Il provvedimento consentirà di riaprire quando si potrà tornare sulle piste Ma ora l’obiettivo è cedere a un privato le quote della Gran Sasso Teramano

TERAMO. Prorogata la gestione degli impianti di Prati di Tivo a Marco Finori per altri sei mesi, per recuperare quelli persi a causa del Covid. Il tempo è utile per la vendita delle attrezzature e quindi per ridare un futuro alla stazione.
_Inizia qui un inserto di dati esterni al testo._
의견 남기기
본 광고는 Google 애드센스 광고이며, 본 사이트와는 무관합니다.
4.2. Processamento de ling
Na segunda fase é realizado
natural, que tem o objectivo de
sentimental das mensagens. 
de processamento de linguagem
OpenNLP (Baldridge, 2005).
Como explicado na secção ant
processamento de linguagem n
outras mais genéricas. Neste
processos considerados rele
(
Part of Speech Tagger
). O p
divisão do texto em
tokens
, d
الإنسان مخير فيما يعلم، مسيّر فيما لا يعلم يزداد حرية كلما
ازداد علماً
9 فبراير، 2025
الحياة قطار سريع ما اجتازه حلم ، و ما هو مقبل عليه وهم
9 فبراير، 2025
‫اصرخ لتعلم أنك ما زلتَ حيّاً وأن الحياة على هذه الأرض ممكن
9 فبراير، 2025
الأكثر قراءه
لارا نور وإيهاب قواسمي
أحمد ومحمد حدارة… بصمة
È quanto emerso nell’assemblea di ieri della Gran Sasso Teramano (Gst), la società pubblico-privata in liquidazione proprietaria degli impianti dei Prati e di Prato Selva. Un incontro che si è focalizzato su due obiettivi: salvare la stagione invernale, ma soprattutto salvare il comprensorio dalla chiusura definitiva.
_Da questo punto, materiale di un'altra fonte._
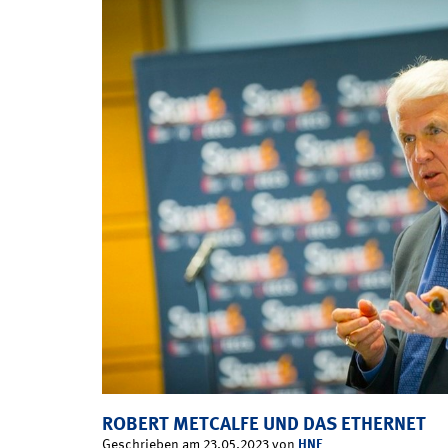
ROBERT METCALFE UND DAS ETHERNET
HNF
Geschrieben am 23.05.2023 von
Gli impianti sono chiusi non solo per le disposizioni governative, ma perché il 30 settembre è scaduto il contratto di gestione con Finori e non si è potuto provvedere a emanare un altro bando in quanto la Gst ha un milione e 300mila euro di debiti e rischia il fallimento. Inoltre è stato emanato un provvedimento di sospensione della concessione all’uso dei terreni dove insistono le attrezzature e c’è un decreto ingiuntivo di 56mila euro per i canoni non pagati del 2016 da parte dell’Asbuc di Pietracamela, socia della Gst. La proroga della gestione permetterebbe, quindi, nel momento in cui il Governo autorizzerà la riapertura delle stazioni sciistiche, la ripartenza anche dei Prati, anche se sono necessarie una serie di operazioni propedeutiche. In primis la revoca del provvedimento di sospensione dell’uso dei terreni da parte dell’Asbuc, poi la riparazione del cavo di corrente della cabinovia e la rimessa in funzione dei Gasex, il sistema di sicurezza sulle piste utilizzato prima di quello degli Obelix che però è stato messo fuori uso da una slavina.
Nel frattempo si sta andando avanti con la valutazione delle due manifestazioni di interesse, una da uno studio legale romano per conto di un imprenditore del settore e un’altra dalla Siget, il gruppo di imprenditori locali che ha gestito a lungo la stazione, per la cessione della quota maggioritaria (51%) della Provincia. «Cerchiamo, laddove possibile, e ci viene consentito dalle disposizioni legislative, di salvare la stagione», ha spiegato Gabriele Di Natale, liquidatore Gst, «ora avvieremo tutte le attività propedeutiche alla riapertura ed entro 5/6 mesi dovrebbero concludersi le operazioni di cessione delle quote».
E qualcosa si muove anche su Prato Selva. «Ho dato mandato ai tecnici di verificare i danni del terremoto sull’albergo-rifugio e sull’impianto della Ginestra e quindi avviare la pratica per il contributo di ricostruzione», ha aggiunto Di Natale, «mentre sulla seggiovia dell’Abetone che è in fine vita tecnico stiamo trovando le risorse per la rimozione».
Soddisfatto il presidente della Provincia Diego Di Bonaventura. «Appena il Governo dà l'ok ripartiamo», ha concluso, «le risorse per preparare la riapertura le troviamo come abbiamo sempre fatto e in parallelo stiamo portando avanti la cessione che permetterà un piano di sviluppo pluriennale per il comprensorio».